Interesting. I'd have thought the "extra copy" would be an
overall slowdown, but I guess that's not the case.
I also tried your strategy of adding '\n' to the buffer, but I
was getting some bad output on windows. I'm not sure why "\n\n"
works though. On *nix, I'd have also expected a double line
feed. Did you check the actual output?
I checked the output. The range selected is for one newline.

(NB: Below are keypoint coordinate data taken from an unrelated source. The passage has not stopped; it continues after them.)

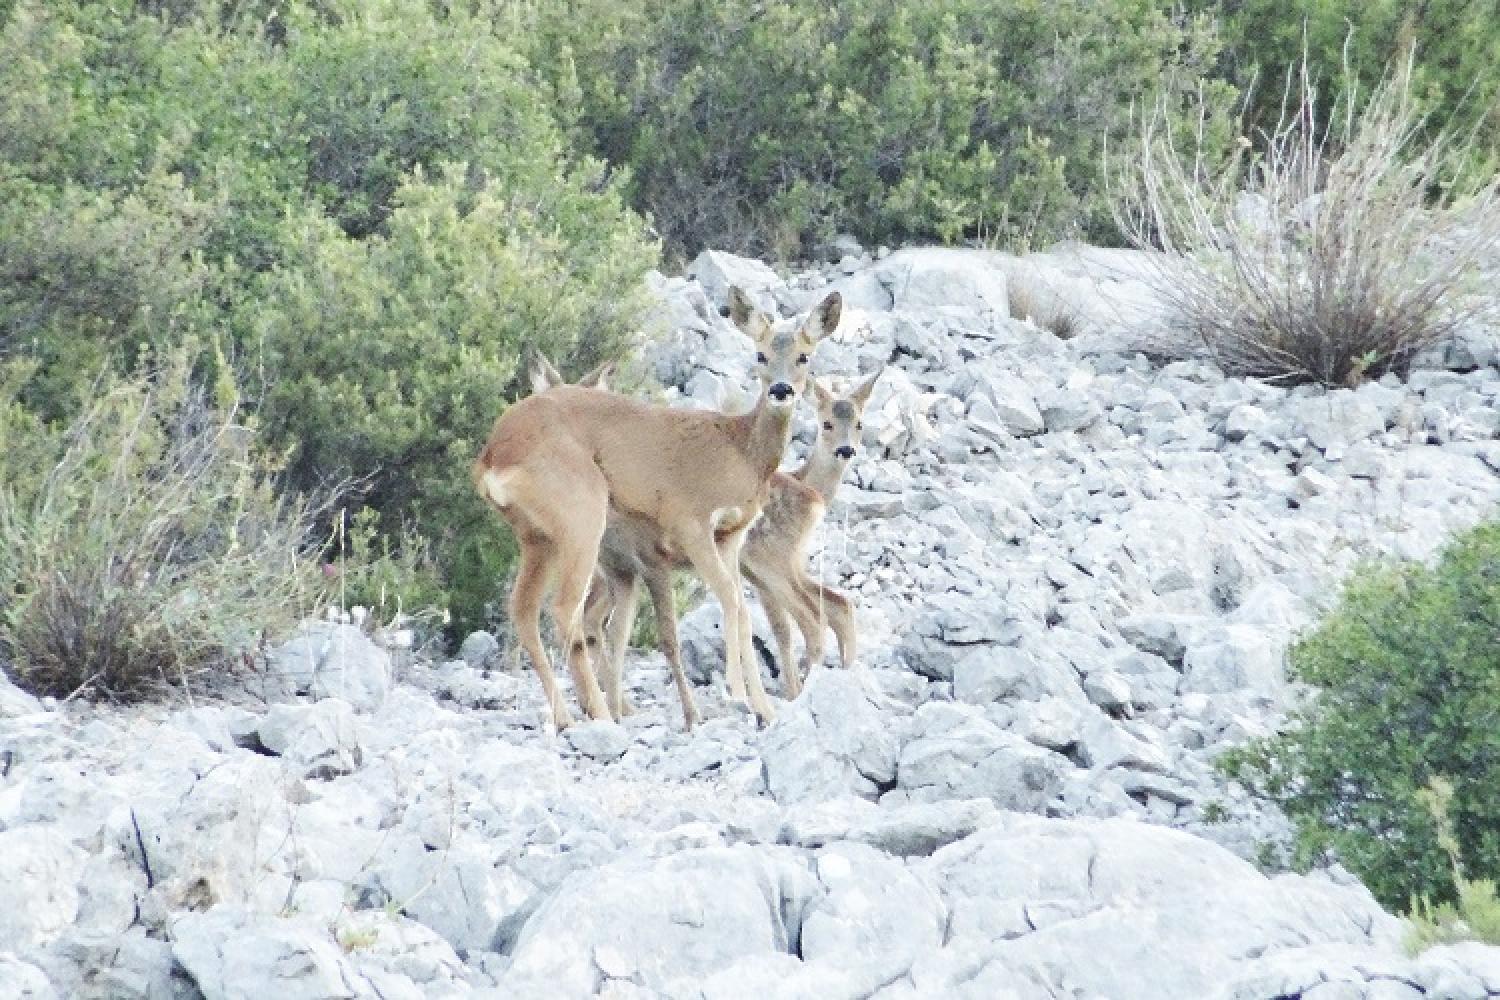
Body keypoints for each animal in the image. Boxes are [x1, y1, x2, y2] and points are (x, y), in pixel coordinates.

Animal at [471, 284, 840, 731]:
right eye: (760, 354)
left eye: (805, 355)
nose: (782, 390)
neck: (738, 451)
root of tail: (493, 456)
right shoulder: (689, 524)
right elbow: (729, 601)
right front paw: (736, 695)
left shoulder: (730, 536)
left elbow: (740, 607)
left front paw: (763, 708)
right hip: (580, 517)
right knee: (564, 611)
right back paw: (600, 715)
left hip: (535, 536)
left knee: (525, 611)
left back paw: (568, 718)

Appender is better than "~=", but it's not actually that good
either. Try this:
//----
void printDiamond3(size_t N)
{
import core.memory;
char* p = cast(char*)GC.malloc(N*N+16);
p[0..N*N+16]='*';
auto pp = p;
N/=2;
enum code = q{
pp[0 .. N - n] = ' ';
pp+=(1+N+n);
version(Windows)
{
pp[0 .. 2] = "\r\n";
pp+=2;
}
else
{
pp[0] = '\n';
++pp;
}
};
foreach (n; 0 .. N + 1) {mixin(code);}
foreach_reverse(n; 0 .. N ) {mixin(code);}
write(p[0 .. pp-p]);
}
//----
This makes just 1 allocation of roughly the right size. It also
eagerly fills the entire array with '*', since I *figure*
that's faster than a lot of different writes.
I could be mistaken about that though, but I imagine the
pre-allocation and not using Appender is definitely a boost.
ok. I'll try it. I was happy the appender was pretty fast.